Tout se met rapidement en place. Un pote à eux leur dessine le logo et dès le mois de mars de l'année 2003, le groupe a tout le matériel necessaire pour enregistrer une première démo.
Atomic Infested Carnage sort dans le courant du mois de septembre sous la forme d'un CD-R. Elle est limité à 600 copies numérotées mais le groupe en sortira également 792 copies promotionnelles qu'il distribuera un peu partout. Cette campagne promotionnelle version usine portera rapidement ses fruits puisque le nom de
Blasphemophagher fera très vite le tour du monde dans le milieu du black bestial.
Enfin, en 2008, cette démo sera rééditée par
Nuclear War Now en LP en version normal et die hard, la super chère avec patch et sticker en prime.
Sorti à une période où ce genre de musique était encore très underground et décrié,
Blasphemophagher s'est fait rapidement accepter dans le milieu en dépit d'une attitude pas toujours en osmose avec l'esprit de cette scène. Mais bon, à cette époque-là, les groupes jouant ce style étaient encore assez rares et
Blasphemophagher n'a vraiment pas eu de mal à se faire accepter par les fans.

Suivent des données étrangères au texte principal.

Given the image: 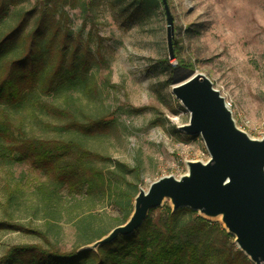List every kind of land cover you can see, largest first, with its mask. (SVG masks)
<instances>
[{"label": "rangeland", "instance_id": "obj_1", "mask_svg": "<svg viewBox=\"0 0 264 264\" xmlns=\"http://www.w3.org/2000/svg\"><path fill=\"white\" fill-rule=\"evenodd\" d=\"M33 1L26 0L24 6ZM83 1L85 7H66L71 35L79 34L80 48L88 50L90 62L81 76L86 81L66 90L71 94L69 113L83 121L102 115L107 123L93 132L77 131L75 137L111 160L138 167V178L127 175L137 190L161 176L186 173L188 160L209 157L199 135L178 129L188 122L189 112L171 93L173 84L193 73L211 81L237 127L251 138L264 136V0H164L137 10L131 0ZM165 12L171 18L170 32ZM173 51L176 58L170 55ZM29 95L24 104L10 108L13 134H70L59 128L64 120L39 106H65L64 93L37 94L35 100L34 93ZM1 152L0 220L13 227L0 228V256L14 244L71 250L77 244L76 214L88 208L96 221H105L106 232L123 223L125 210L118 209L113 198L82 203L79 195L73 198L65 189L56 212L49 215L46 208L52 206L40 203L36 195L45 181L42 171L30 160L9 162ZM94 162L107 170L108 161ZM8 191L10 204L5 202ZM130 204L132 211L133 199ZM166 205L170 206L167 199L152 216ZM207 219L214 248L238 249L219 217ZM33 230L44 232L46 238ZM245 264L254 263L248 259Z\"/></svg>", "mask_w": 264, "mask_h": 264}, {"label": "trees", "instance_id": "obj_2", "mask_svg": "<svg viewBox=\"0 0 264 264\" xmlns=\"http://www.w3.org/2000/svg\"><path fill=\"white\" fill-rule=\"evenodd\" d=\"M0 0V147L9 162L30 160L45 175L37 187L40 203L51 205L53 215L58 199L65 189L71 197L80 196L90 204L113 198L125 221L131 211V201L137 193L134 181L127 178L136 166H129L86 146L75 133L93 132L107 123L103 116L82 118L70 114L71 94L75 85L86 81L81 77L89 69L88 50L80 48V36H72L66 7H85L83 0ZM162 0H131L134 10L144 9ZM10 17V19H9ZM176 58V52H170ZM180 65H186L180 60ZM187 66V65H186ZM79 82V83H77ZM67 90V91H66ZM64 93L65 106L59 103H39L46 113L64 120L60 129L66 136L38 137L19 130L13 134L10 108L24 104L28 95ZM30 96V95H29ZM28 101V100H27ZM69 115V119L67 116ZM73 130V131H72ZM71 133H74L71 135ZM95 160L108 161L106 171ZM12 192L5 202L10 204ZM76 201V202H77ZM73 202L72 204H75ZM159 207V206H158ZM150 209L142 224L131 234L118 235L95 249L84 247L106 232L103 223L95 220L88 208L77 213L74 220L77 244L69 251L44 247L40 243L10 245L0 256V264H245L248 258L239 250L214 248L209 220L188 207L164 210L153 217ZM185 213L191 215L184 216ZM123 221V222H124ZM0 220V228L13 227ZM115 226V225H114ZM40 235L45 233L39 230ZM227 235L226 233H224Z\"/></svg>", "mask_w": 264, "mask_h": 264}, {"label": "water", "instance_id": "obj_3", "mask_svg": "<svg viewBox=\"0 0 264 264\" xmlns=\"http://www.w3.org/2000/svg\"><path fill=\"white\" fill-rule=\"evenodd\" d=\"M166 20L170 32L168 13ZM171 93L189 112L178 129L199 135L208 159L188 160L179 177L161 176L145 190L138 188L128 218L84 247L95 249L131 234L167 199L171 210L188 207L205 218L219 217L237 248L254 264H264V136L251 138L237 127L229 106L201 73L173 84Z\"/></svg>", "mask_w": 264, "mask_h": 264}, {"label": "built area", "instance_id": "obj_4", "mask_svg": "<svg viewBox=\"0 0 264 264\" xmlns=\"http://www.w3.org/2000/svg\"><path fill=\"white\" fill-rule=\"evenodd\" d=\"M228 105V104H227ZM206 160V159H205Z\"/></svg>", "mask_w": 264, "mask_h": 264}]
</instances>
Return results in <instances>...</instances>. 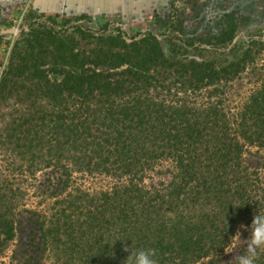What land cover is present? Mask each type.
<instances>
[{
  "label": "trees",
  "instance_id": "obj_1",
  "mask_svg": "<svg viewBox=\"0 0 264 264\" xmlns=\"http://www.w3.org/2000/svg\"><path fill=\"white\" fill-rule=\"evenodd\" d=\"M243 8L198 19L188 34L158 16L164 34L130 42L119 27L105 37L110 23L79 31L86 46L47 47L67 29L45 23L21 33L25 47L0 64V103L13 87L36 110L0 120V256L24 213L31 230L13 264H124L149 248L157 264H228V251L237 264L249 235L232 237L264 216V29L237 42ZM159 37H170V54ZM162 164L172 180L146 185Z\"/></svg>",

A l'écoute de titres tels que "Underskin
Blood Implosion", "
Atomic Infested Carnage" ou bien "The
Return Of
Bestial Vomit" (avec le petit clin d'oeil dans le titre), on a réellement affaire à du Sarcofago avec un chant à la
Blasphemy. A l'exception peut-être du morceau "Cacophonic
Death Metal Terrorism" où là,
Blasphemophagher nous fait du pur
Blasphemy, période Gods Of
War. Un black bestial à l'ancienne donc, efficace et qui cogne sec, même si en fin de compte les morceaux qui retiennent le plus l'attention sont les reprises de Sarcofago,
Blasphemy et
Beherit. Cependant au niveau des ambiances, ce n'est pas vraiment ça et on sent bien que derrière tout cet attirail, -masque à gaz, chaînes, clous- au niveau de l'idéologie, on se retrouve devant une coquille vide. Mais bon, comme dit plus haut, il y avait encore tellement peu de groupes dans ce style, que
Blasphemophagher on prenait direct et on passait bien vite l'éponge sur ce manque flagrant d'ambiance. Même maintenant, alors que la baudruche s'est bien déglonflée, j'écoute toujours les premiers enregistrements de
Blasphemophagher avec un plaisir, certes relatif, mais toujours bien réel.
Quoi qu'il en soit,
Blasphemophagher est certainement le premier groupe de black bestial générique de l'histoire.